La polizia di Stato ha effettuato due arresti distinti nel corso dei servizi di controllo del territorio, che hanno portato all’arresto di un cittadino svizzero di 21 anni per detenzione di sostanze stupefacenti ai fini di spaccio e di un cittadino italiano di 35 anni per resistenza a pubblico ufficiale. I fatti risalgono allo scorso venerdì.
In mattinata, gli agenti della polizia ferroviaria in servizio presso la stazione di Milano Centrale hanno notato un giovane in evidente stato di alterazione psicofisica, presumibilmente riconducibile all’assunzione di sostanze stupefacenti. Fermato per un controllo, il 21enne è stato trovato in possesso di 35 grammi di ketamina, un coltello a serramanico, 505 euro in contanti suddivisi in banconote di vario taglio, due telefoni cellulari e un biglietto contenente nominativi e numeri di telefono riconducibili a presunti acquirenti della sostanza. Il materiale rinvenuto ha portato al suo arresto per detenzione ai fini di spaccio.

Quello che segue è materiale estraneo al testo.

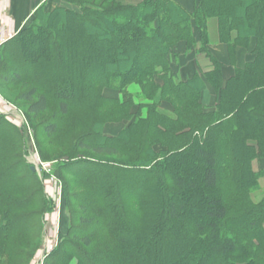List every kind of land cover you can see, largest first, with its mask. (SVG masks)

In serata, invece, gli agenti della Polfer sono intervenuti a bordo di un treno proveniente dall’aeroporto di Malpensa, a seguito di una segnalazione del capotreno che riferiva di un uomo con atteggiamenti aggressivi e violenti nei confronti della propria compagna. I poliziotti hanno individuato il 35enne che, in evidente stato di agitazione dovuto all’assunzione di bevande alcoliche, ha da subito opposto una forte resistenza, aggredendo verbalmente e fisicamente gli operatori. L’uomo è stato quindi arrestato per resistenza a pubblico ufficiale.